# Your objective
Copy everything from the start of the listing down through the line containing "و کیفیت پخت ایجاد کنند.", swapping "ظرفیت دستگاه" for "گنجایش دستگاه" and leaving all else unchanged.

━━ Given data

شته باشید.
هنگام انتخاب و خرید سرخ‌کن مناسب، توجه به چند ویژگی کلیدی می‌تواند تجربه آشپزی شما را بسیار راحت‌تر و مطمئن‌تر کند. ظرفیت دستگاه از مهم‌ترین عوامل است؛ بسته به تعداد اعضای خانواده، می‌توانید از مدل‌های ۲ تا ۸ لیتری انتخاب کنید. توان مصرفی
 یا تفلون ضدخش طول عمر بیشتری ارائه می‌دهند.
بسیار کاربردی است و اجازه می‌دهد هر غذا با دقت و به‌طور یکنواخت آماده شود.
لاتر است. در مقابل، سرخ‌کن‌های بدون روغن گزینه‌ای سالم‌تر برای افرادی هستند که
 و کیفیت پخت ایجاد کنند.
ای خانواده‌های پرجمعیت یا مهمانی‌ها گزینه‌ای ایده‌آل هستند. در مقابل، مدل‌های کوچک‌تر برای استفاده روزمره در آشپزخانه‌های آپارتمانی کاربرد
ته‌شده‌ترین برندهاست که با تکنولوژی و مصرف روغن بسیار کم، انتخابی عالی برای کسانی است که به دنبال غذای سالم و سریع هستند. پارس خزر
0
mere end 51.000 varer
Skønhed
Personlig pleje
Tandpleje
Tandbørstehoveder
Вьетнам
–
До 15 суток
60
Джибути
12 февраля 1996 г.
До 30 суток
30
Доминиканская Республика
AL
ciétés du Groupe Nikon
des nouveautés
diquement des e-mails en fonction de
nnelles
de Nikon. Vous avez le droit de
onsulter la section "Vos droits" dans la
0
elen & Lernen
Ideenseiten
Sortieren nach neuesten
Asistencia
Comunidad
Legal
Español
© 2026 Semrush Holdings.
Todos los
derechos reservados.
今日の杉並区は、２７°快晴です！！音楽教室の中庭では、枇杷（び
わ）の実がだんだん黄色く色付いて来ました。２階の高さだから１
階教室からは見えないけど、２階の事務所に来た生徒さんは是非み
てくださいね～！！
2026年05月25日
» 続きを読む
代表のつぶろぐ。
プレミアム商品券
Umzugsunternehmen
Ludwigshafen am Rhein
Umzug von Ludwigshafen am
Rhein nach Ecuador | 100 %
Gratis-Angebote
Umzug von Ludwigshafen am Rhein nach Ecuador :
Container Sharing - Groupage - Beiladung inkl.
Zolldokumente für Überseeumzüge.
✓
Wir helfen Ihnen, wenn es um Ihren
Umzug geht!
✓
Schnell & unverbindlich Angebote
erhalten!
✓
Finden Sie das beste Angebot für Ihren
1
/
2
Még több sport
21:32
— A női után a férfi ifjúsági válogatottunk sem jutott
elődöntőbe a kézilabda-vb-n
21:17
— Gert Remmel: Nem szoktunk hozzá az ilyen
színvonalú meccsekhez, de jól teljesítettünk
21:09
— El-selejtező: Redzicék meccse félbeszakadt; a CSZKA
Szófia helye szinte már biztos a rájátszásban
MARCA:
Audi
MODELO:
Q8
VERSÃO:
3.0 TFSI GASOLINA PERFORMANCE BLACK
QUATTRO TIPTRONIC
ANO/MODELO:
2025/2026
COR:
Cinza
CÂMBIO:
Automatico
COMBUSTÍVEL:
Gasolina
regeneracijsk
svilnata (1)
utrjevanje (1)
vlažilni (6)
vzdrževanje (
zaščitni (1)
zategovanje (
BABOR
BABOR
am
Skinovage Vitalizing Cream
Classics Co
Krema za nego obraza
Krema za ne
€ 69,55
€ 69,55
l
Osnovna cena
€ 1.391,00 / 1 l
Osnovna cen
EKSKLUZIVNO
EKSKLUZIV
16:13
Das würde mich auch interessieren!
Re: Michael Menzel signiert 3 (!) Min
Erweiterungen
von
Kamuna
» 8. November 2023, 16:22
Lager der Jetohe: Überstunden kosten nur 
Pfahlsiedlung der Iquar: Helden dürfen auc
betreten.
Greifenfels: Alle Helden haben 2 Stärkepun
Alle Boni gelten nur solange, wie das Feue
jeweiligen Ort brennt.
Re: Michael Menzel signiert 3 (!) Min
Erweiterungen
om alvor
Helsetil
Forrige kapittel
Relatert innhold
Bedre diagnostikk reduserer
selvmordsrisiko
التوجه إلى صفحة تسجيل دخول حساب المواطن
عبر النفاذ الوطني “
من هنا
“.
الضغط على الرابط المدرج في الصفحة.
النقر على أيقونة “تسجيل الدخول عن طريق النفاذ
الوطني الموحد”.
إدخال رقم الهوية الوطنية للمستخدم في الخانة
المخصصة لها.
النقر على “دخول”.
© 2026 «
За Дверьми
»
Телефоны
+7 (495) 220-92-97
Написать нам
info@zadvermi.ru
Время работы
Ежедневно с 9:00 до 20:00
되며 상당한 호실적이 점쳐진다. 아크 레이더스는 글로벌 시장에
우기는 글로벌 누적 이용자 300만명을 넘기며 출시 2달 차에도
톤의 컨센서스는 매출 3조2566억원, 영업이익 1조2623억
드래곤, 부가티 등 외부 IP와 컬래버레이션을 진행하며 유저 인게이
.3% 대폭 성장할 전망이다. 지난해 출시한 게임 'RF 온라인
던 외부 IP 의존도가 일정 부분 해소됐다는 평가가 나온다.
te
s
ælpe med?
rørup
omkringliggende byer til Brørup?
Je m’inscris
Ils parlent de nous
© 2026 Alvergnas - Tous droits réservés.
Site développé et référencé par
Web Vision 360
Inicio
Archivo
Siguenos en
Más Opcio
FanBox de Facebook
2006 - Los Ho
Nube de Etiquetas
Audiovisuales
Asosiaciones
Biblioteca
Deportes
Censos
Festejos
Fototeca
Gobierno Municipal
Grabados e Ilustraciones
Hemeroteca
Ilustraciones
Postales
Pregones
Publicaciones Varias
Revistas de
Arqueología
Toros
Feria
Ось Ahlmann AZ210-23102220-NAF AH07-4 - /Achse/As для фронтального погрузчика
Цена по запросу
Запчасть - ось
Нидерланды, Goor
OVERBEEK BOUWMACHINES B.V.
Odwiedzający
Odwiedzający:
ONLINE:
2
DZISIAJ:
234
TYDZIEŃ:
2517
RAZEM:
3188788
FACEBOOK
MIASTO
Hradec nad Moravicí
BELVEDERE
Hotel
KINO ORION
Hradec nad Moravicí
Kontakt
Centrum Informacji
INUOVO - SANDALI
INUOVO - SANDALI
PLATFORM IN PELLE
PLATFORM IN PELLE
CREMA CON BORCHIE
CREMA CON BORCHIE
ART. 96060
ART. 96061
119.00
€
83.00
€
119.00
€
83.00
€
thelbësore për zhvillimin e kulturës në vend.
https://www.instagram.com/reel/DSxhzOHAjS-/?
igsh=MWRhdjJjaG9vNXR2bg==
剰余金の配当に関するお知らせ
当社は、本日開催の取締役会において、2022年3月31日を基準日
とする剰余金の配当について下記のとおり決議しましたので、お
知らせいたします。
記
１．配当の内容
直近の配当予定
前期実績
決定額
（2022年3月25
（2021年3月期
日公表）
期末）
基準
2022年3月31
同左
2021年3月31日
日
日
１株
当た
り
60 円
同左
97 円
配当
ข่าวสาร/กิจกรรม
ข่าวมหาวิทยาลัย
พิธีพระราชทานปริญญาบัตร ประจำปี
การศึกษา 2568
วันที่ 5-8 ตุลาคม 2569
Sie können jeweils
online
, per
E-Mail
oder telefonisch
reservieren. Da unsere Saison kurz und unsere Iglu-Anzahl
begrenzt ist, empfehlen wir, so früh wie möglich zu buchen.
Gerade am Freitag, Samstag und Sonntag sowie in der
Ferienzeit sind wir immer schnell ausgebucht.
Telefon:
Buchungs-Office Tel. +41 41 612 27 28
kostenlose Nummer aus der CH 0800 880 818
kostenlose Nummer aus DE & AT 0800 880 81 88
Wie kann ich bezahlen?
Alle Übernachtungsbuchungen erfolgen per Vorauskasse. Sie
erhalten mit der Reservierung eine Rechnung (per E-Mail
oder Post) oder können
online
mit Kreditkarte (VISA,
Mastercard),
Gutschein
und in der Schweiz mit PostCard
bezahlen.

━━━━

# Expected answer
شته باشید.
هنگام انتخاب و خرید سرخ‌کن مناسب، توجه به چند ویژگی کلیدی می‌تواند تجربه آشپزی شما را بسیار راحت‌تر و مطمئن‌تر کند. گنجایش دستگاه از مهم‌ترین عوامل است؛ بسته به تعداد اعضای خانواده، می‌توانید از مدل‌های ۲ تا ۸ لیتری انتخاب کنید. توان مصرفی
 یا تفلون ضدخش طول عمر بیشتری ارائه می‌دهند.
بسیار کاربردی است و اجازه می‌دهد هر غذا با دقت و به‌طور یکنواخت آماده شود.
لاتر است. در مقابل، سرخ‌کن‌های بدون روغن گزینه‌ای سالم‌تر برای افرادی هستند که
 و کیفیت پخت ایجاد کنند.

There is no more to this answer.